* Problem details *
Check every line of the data below for "middle". Copy each one that has it.

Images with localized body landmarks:
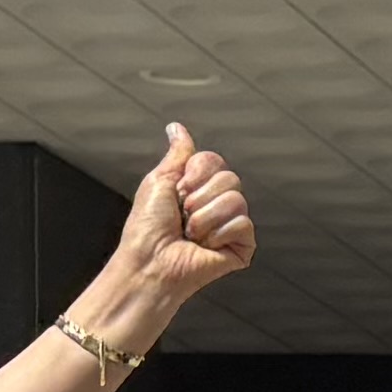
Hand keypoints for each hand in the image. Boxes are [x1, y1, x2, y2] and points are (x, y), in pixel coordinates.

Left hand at [95, 123, 254, 330]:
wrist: (151, 263)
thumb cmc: (147, 229)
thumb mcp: (158, 180)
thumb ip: (176, 154)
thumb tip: (177, 129)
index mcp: (198, 187)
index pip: (214, 161)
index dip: (195, 174)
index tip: (178, 191)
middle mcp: (216, 204)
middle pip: (229, 177)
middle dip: (199, 197)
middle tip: (184, 216)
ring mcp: (231, 225)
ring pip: (236, 199)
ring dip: (205, 218)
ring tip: (192, 234)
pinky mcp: (242, 245)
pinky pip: (244, 223)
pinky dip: (219, 234)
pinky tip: (206, 246)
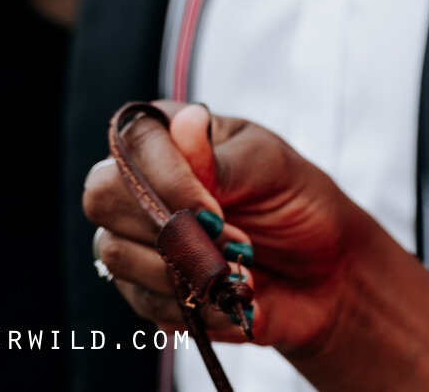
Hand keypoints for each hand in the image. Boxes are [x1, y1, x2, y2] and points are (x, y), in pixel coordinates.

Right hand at [85, 102, 365, 356]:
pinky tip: (228, 299)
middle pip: (101, 195)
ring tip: (238, 272)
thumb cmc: (299, 203)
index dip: (167, 180)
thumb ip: (223, 158)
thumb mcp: (273, 169)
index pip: (132, 142)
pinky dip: (192, 305)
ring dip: (184, 269)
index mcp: (167, 135)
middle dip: (168, 227)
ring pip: (115, 253)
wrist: (327, 274)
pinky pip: (143, 300)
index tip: (218, 210)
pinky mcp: (148, 289)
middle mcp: (140, 182)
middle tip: (228, 240)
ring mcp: (138, 238)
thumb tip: (185, 124)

* Exercise result *
middle mcp: (216, 204)
middle pip: (229, 177)
middle dip: (199, 197)
middle tip: (184, 216)
middle pip: (101, 195)
middle dip: (168, 227)
middle mcp: (140, 182)
middle tip: (228, 240)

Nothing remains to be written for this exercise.